How To Buy The Right Running Shoes

by Maggie Puniewska

New York Fashion Week was bombed with fitness-inspired trends this year, and the sporty girl inside us rejoiced at the fact that runways were swapping stilettos and crop tops for sweatpants and gym shoes. It's completely encouraged to embrace the athletic look all the time this year, but when it comes to your actual running shoes, you'll want to stray from the pack and give your feet some extra personal attention.

Every person's foot, running style, and of course, running frequency, is different, so what works for one runner may not cut it for another. Johanna Bjorken, merchandise director at JackRabbit Sports in New York City, reveals the top five mistakes that people make when looking for a new pair of kicks.

Dodge these blunders and your feet will thank you.

Heading to the Mall

The mall is a great place for things like last-minute Halloween costumes and those engraved photo frames you give as wedding presents to couples you barely know. But for running shoes, you'll want to head to a proper running store.

The prices may be a tad more expensive, but think: If you're spending just 30 minutes each day in your sneaks, it's worth it to throw down a couple extra bucks to ditch blisters and pain. Good running stores will do an in-depth analysis of your foot to help you find the perfect pair.

Paying Too Much Attention to Arches

The thinking used to be that this tiny body part — your arches — should play the biggest role in determining what shoes you would buy. Enter advances in running technology and foot analysis (yes, that's a thing) and the running world realized there's so much more to shoe fit.

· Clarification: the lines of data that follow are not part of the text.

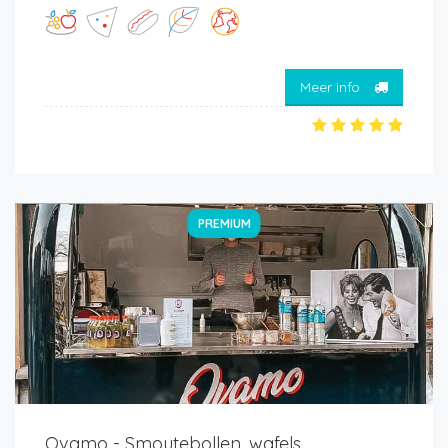
Meer info
PREMIUM
Ovamo - Smoutebollen, wafels,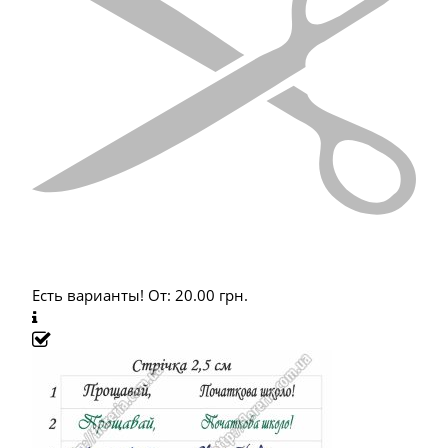
Есть варианты!
От:
20.00
грн.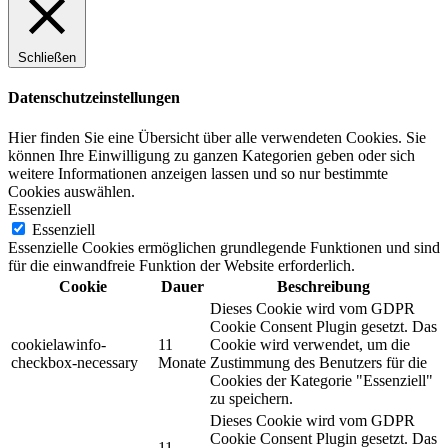
Schließen
Datenschutzeinstellungen
Hier finden Sie eine Übersicht über alle verwendeten Cookies. Sie
können Ihre Einwilligung zu ganzen Kategorien geben oder sich
weitere Informationen anzeigen lassen und so nur bestimmte
Cookies auswählen.
Essenziell
Essenziell
Essenzielle Cookies ermöglichen grundlegende Funktionen und sind
für die einwandfreie Funktion der Website erforderlich.
Cookie
Dauer
Beschreibung
Dieses Cookie wird vom GDPR
Cookie Consent Plugin gesetzt. Das
cookielawinfo-
11
Cookie wird verwendet, um die
checkbox-necessary
Monate
Zustimmung des Benutzers für die
Cookies der Kategorie "Essenziell"
zu speichern.
Dieses Cookie wird vom GDPR
Cookie Consent Plugin gesetzt. Das
11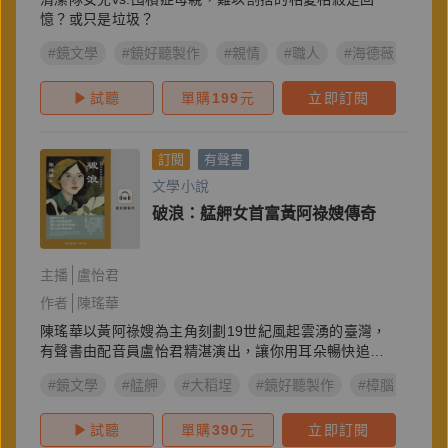
憶？或只是垃圾？
#鏡文學
#鏡好聽製作
#親情
#職人
#海德薇
#溫
試聽
單購
199
元
立即訂閱
訂閱
有聲書
文學小說
破浪：艋舺女首富黃阿祿嫂傳奇
主播
盧怡君
作者
陳瑤華
陳瑤華以黃阿祿嫂為主角刻劃19世紀風起雲湧的臺灣，
有聲書由配音員盧怡君精湛演出，讓你用耳朵暢快追
劇。
#鏡文學
#艋舺
#大稻埕
#鏡好聽製作
#樟腦
#陳
試聽
單購
390
元
立即訂閱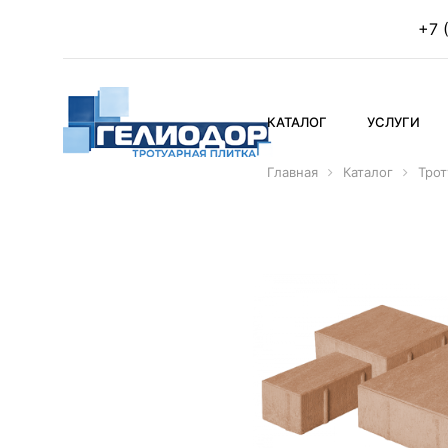
+7 
КАТАЛОГ
УСЛУГИ
Главная
Каталог
Трот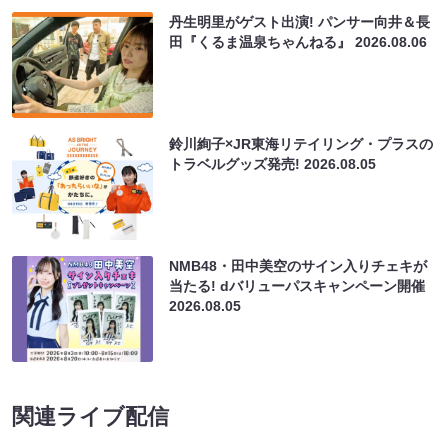
丹生明里がゲスト出演! パンサー向井＆長
田『くるま温泉ちゃんねる』
2026.08.06
鈴川絢子×JR東海リテイリング・プラスの
トラベルグッズ発売!
2026.08.05
NMB48・田中美空のサイン入りチェキが
当たる! dバリューパスキャンペーン開催
2026.08.05
関連ライブ配信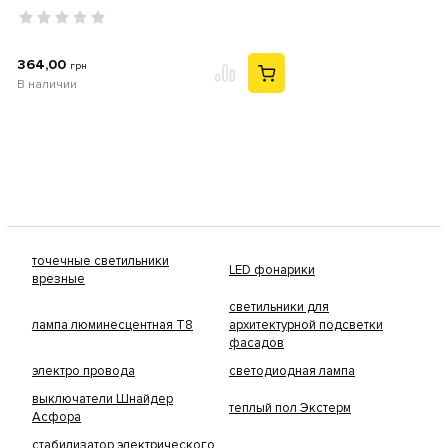
364,00
грн
В наличии
точечные светильники
LED фонарики
врезные
светильники для
лампа люминесцентная Т8
архитектурной подсветки
фасадов
электро провода
светодиодная лампа
выключатели Шнайдер
теплый пол Экстерм
Асфора
стабилизатор электрического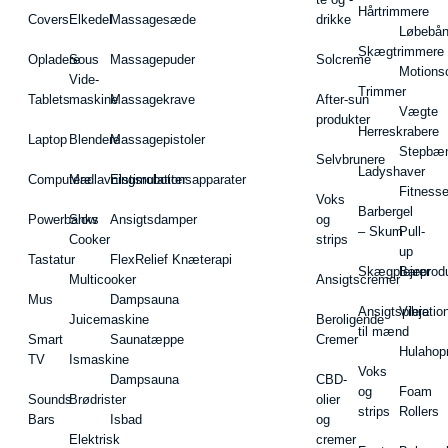
Hårtrimmere
Covers
Elkedel
Massagesæde
drikke
Løbebå
Skægtrimmere
Opladere
Sous
Massagepuder
Solcreme
Motions
Vide-
Trimmer
Tablets
maskine
Massagekrave
After-sun
Vægte
produkter
Herreskrabere
Laptop
Blendere
Massagepistoler
Stepbæ
Selvbrunere
Ladyshaver
Computere
Madlavningsrobotter
Elstimulationsapparater
Fitnesse
Voks
Barbergel
Powerbanks
Slow
Ansigtsdamper
og
– Skum
Pull-
Cooker
strips
up
Tastatur
FlexRelief Knæterapi
Skægplejeprodu
Barer
Multicooker
Ansigtscremer
Mus
Dampsauna
Ansigtspleje
Vibratio
Juicemaskine
Beroligende
til mænd
Smart
Saunatæppe
Cremer
Hulahop
TV
Ismaskine
Voks
Dampsauna
CBD-
og
Foam
Sounds
Brødrister
olier
strips
Rollers
Bars
Isbad
og
Elektrisk
cremer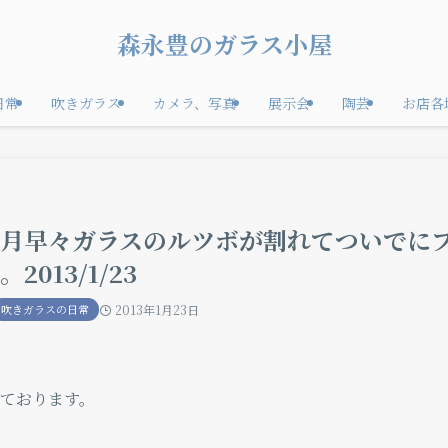
森永豊のガラス小屋
日常
吹きガラス
カメラ、写真
展示会
陶芸
お店各
月早々ガラスのルツボが割れてついでに
。2013/1/23
吹きガラスの日常
2013年1月23日
ております。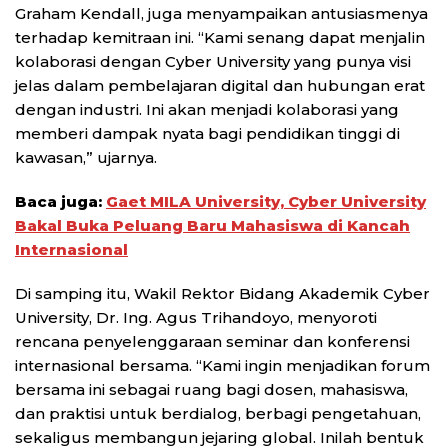
Graham Kendall, juga menyampaikan antusiasmenya
terhadap kemitraan ini. “Kami senang dapat menjalin
kolaborasi dengan Cyber University yang punya visi
jelas dalam pembelajaran digital dan hubungan erat
dengan industri. Ini akan menjadi kolaborasi yang
memberi dampak nyata bagi pendidikan tinggi di
kawasan,” ujarnya.
Baca juga:
Gaet MILA University, Cyber University
Bakal Buka Peluang Baru Mahasiswa di Kancah
Internasional
Di samping itu, Wakil Rektor Bidang Akademik Cyber
University, Dr. Ing. Agus Trihandoyo, menyoroti
rencana penyelenggaraan seminar dan konferensi
internasional bersama. “Kami ingin menjadikan forum
bersama ini sebagai ruang bagi dosen, mahasiswa,
dan praktisi untuk berdialog, berbagi pengetahuan,
sekaligus membangun jejaring global. Inilah bentuk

"How high or low your arches are may be a good indication of how rigid or flexible your foot is, but not how strong," Bjorken says. Experts will also take into account other variables such as pronation (the inward transfer of weight during impact), where the foot strikes the ground, and how often you actually plan on hitting the pavement.

Being a Shallow Copycat

Being shallow, or a copycat, is never admirable and especially not when it comes to sneakers. Shoes are just not a one-size-fits-all kind of deal. Your friend's kicks might look great, but it is not likely your foot shape will match. The shoes that fit her and suit her running style may not be right for you, Bjorken notes.

Beauty alone is not a virtue. "Loving the way your shoes look can be a great motivator to putting them on, but if they’re wrong for you, you’re not going to wear them at all," Bjorken says.

Getting Stuck on the Size

Your shoe size, that is. "Running shoes can be measured slightly different than fashion footwear, so don’t be surprised if you need a half to full size bigger," Bjorken says.

How should sneaks fit? She says feet expand when you run because it’s one of the ways your body naturally absorbs shock. "The shoe should fit securely, without slippage, in the heel and around the middle of your foot, but there should be space in the forefoot for your toes to wiggle around, and about one centimeter between the end of your longest toe and the end of the shoe," she says.

Wanting to Break Them in

Running experts will tell you the entire concept of "breaking in" is more of a myth than a maxim. "Running shoes should be comfortable from day one. If they are uncomfortable in the store, they’re not going to improve with age," she says.

If the kicks hurts before you even make a purchase, ditch them.